■ Task directions:
An exact transcription of every record below is required, with the pictures left out.

■ Dataset extract:

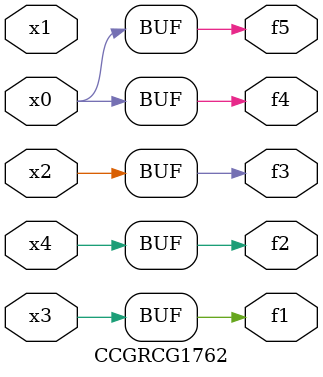
<source format=v>
module CCGRCG1762(
	input x0, x1, x2, x3, x4,
	output f1, f2, f3, f4, f5
);
	assign f1 = x3;
	assign f2 = x4;
	assign f3 = x2;
	assign f4 = x0;
	assign f5 = x0;
endmodule

</source>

■ Output below:
<source format=v>
module CCGRCG1762(
	input x0, x1, x2, x3, x4,
	output f1, f2, f3, f4, f5
);
	assign f1 = x3;
	assign f2 = x4;
	assign f3 = x2;
	assign f4 = x0;
	assign f5 = x0;
endmodule

</source>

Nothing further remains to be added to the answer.